The recipient of the other arm is Remo Lacey (horror alumni Brad Douriff, otherwise known as the voice of Chucky and The Gemini Killer from Exorcist III). Before the operation he was a crap painter but with his new arm he paints works of art, albeit disturbing visions that Fahey says are from the mind of Charley Fletcher. Like the Doctor, he dismisses Fahey as an idiot. The other recipient is a guy who lost both his legs (Mark Draper, played by Peter Mumik), but thanks to Charley's generous donation he can now play basketball a tad better. He also dismisses Fahey's worries, but he really shouldn't have because the next day he gets his legs ripped off. Could Charley Fletcher still be alive and wanting his limbs back?

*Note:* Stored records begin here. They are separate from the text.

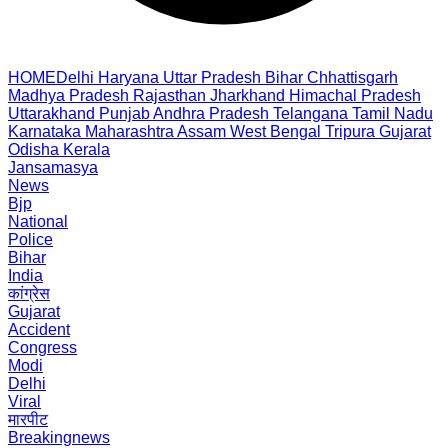
HOME
Delhi
Haryana
Uttar Pradesh
Bihar
Chhattisgarh
Madhya Pradesh
Rajasthan
Jharkhand
Himachal Pradesh
Uttarakhand
Punjab
Andhra Pradesh
Telangana
Tamil Nadu
Karnataka
Maharashtra
Assam
West Bengal
Tripura
Gujarat
Odisha
Kerala
Jansamasya
News
Bjp
National
Police
Bihar
India
कांग्रेस
Gujarat
Accident
Congress
Modi
Delhi
Viral
मारपीट
Breakingnews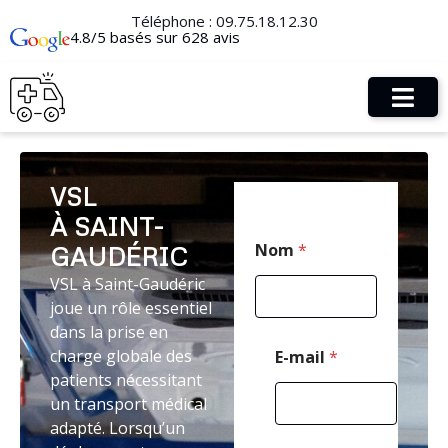
Téléphone :
09.75.18.12.30
4.8/5 basés sur 628 avis
VSL
À SAINT-
N
Nom
*
GAUDÉRIC
o
m
VSL à Saint-Gaudéric
*
joue un rôle essentiel
T
é
dans la prise en
l
charge globale des
E-mail
*
é
patients nécessitant
p
un transport médical
h
o
adapté. Lorsqu’un
n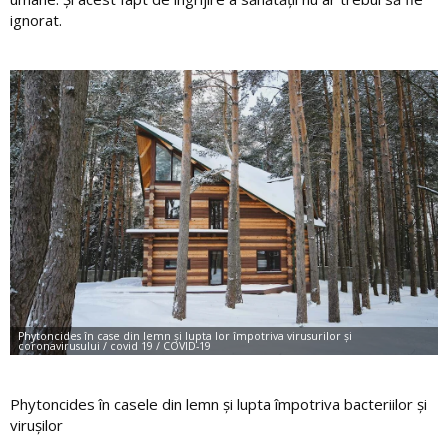
ignorat.
Phytoncides în casele din lemn și lupta împotriva bacteriilor și
virușilor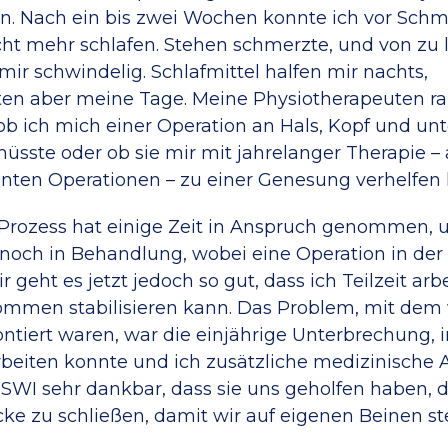
n. Nach ein bis zwei Wochen konnte ich vor Sch
cht mehr schlafen. Stehen schmerzte, und von zu
mir schwindelig. Schlafmittel halfen mir nachts,
ten aber meine Tage. Meine Physiotherapeuten r
ob ich mich einer Operation an Hals, Kopf und u
üsste oder ob sie mir mit jahrelanger Therapie – 
anten Operationen – zu einer Genesung verhelfen
Prozess hat einige Zeit in Anspruch genommen, u
noch in Behandlung, wobei eine Operation in der
ir geht es jetzt jedoch so gut, dass ich Teilzeit ar
mmen stabilisieren kann. Das Problem, mit dem w
ontiert waren, war die einjährige Unterbrechung, i
beiten konnte und ich zusätzliche medizinische
 ISWI sehr dankbar, dass sie uns geholfen haben, 
ücke zu schließen, damit wir auf eigenen Beinen s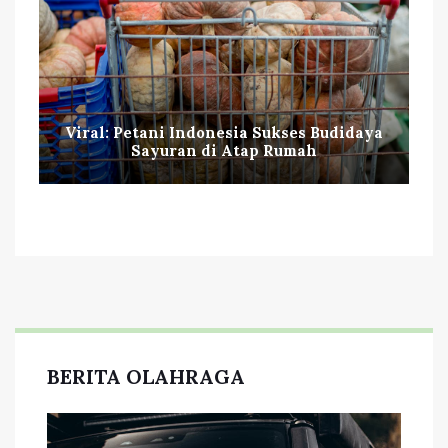
Viral: Petani Indonesia Sukses Budidaya
Sayuran di Atap Rumah
BERITA OLAHRAGA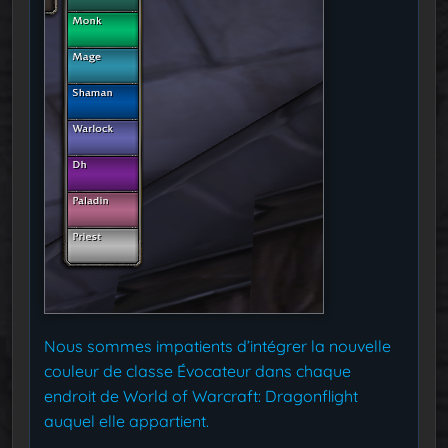
Nous sommes impatients d’intégrer la nouvelle
couleur de classe Évocateur dans chaque
endroit de World of Warcraft: Dragonflight
auquel elle appartient.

This is a great movie. I loved it when I was younger and I still love it now but sadly no-one I know remembers this movie. I'm not even sure if it went to cinema, at least here in Australia. It moves at a fast pace and is a really interesting plot for a film, has a few minor police procedural scenes and restrained amount of gore - the really good 'science' kind, not the Fulci kind (though I love that kind as well). Fahey plays this role well and even has a few action scenes when he gets in a car chase (with explosions) and blows away a guy with a shotgun. This kind of movie could be really silly but Body Parts isn't silly in the slightest, there aren't even any jokes cracked. Great acting all round.
I mentioned two memorable scenes. The other is near the end when Fahey returns to the medical clinic to see the Doctor but what he finds is not what he expected. The films poster is a dead giveaway. There is a tank in the clinic with arms, legs and a torso all hooked up to machines and pipes feeding them blood. The torso even quivers as presumably it's heart is still beating. Fahey is sickened by it all and blows the parts away with a shotgun. Fantastic scene with more of that restrained medical gore.
Seek this one out. The DVD is hard to get but the VHS goes for a few cents. Hopefully the DVD gets reissued or maybe we will get treated to a bluray one day.
The Video:
Despite being a VHS (C&C Video PAL ex-rental), the picture quality was pretty sharp and the sound in Dolby Surround and clear as a DVD. The picture was re-formatted from its native 2.35:1 aspect ratio as the majority of VHS were, and for the most part the reformatting works well, but there are a few obvious scenes where important characters are out of the viewing boundaries when they shouldn't be. The out-of-print DVD is in the native aspect ratio. Runtime 85 minutes.
Sourced From:
50c ex-rental from a local video library.